(Recorded information begins)

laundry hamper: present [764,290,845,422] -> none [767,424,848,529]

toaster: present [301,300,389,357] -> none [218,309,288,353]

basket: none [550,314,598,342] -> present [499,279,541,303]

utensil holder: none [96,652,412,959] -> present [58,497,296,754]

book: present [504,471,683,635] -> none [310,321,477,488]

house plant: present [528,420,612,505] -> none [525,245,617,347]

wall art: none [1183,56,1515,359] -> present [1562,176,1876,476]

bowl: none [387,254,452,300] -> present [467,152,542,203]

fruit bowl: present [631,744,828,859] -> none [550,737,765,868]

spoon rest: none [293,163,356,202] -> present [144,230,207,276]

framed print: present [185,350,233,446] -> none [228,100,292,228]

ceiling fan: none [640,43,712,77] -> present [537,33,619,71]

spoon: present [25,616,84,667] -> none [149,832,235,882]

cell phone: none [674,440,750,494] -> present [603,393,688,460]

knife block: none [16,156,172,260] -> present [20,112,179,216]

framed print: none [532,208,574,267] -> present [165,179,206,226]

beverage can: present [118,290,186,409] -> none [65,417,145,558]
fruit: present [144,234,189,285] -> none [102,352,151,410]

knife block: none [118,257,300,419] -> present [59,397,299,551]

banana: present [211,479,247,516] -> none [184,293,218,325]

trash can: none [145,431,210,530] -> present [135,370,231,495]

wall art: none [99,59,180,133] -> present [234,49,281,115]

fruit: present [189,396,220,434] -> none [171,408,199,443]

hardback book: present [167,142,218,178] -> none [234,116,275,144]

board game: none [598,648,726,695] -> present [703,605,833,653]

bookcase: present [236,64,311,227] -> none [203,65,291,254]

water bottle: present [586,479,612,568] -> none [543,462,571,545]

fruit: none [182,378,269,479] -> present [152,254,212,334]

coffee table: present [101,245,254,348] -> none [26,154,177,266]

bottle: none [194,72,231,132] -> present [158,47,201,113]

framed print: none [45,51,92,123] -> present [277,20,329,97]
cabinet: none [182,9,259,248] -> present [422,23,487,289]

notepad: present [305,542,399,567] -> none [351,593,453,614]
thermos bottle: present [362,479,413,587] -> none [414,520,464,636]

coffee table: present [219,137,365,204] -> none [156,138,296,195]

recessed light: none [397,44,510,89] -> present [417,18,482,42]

(Recorded information ends)

== How to complete this task ==
Write down, word for word, the lines above from the one containing "utensil holder: none" through the one containing "wall art: none [1183,56,1515,359]", both ends included.

== Final answer ==
utensil holder: none [96,652,412,959] -> present [58,497,296,754]

book: present [504,471,683,635] -> none [310,321,477,488]

house plant: present [528,420,612,505] -> none [525,245,617,347]

wall art: none [1183,56,1515,359] -> present [1562,176,1876,476]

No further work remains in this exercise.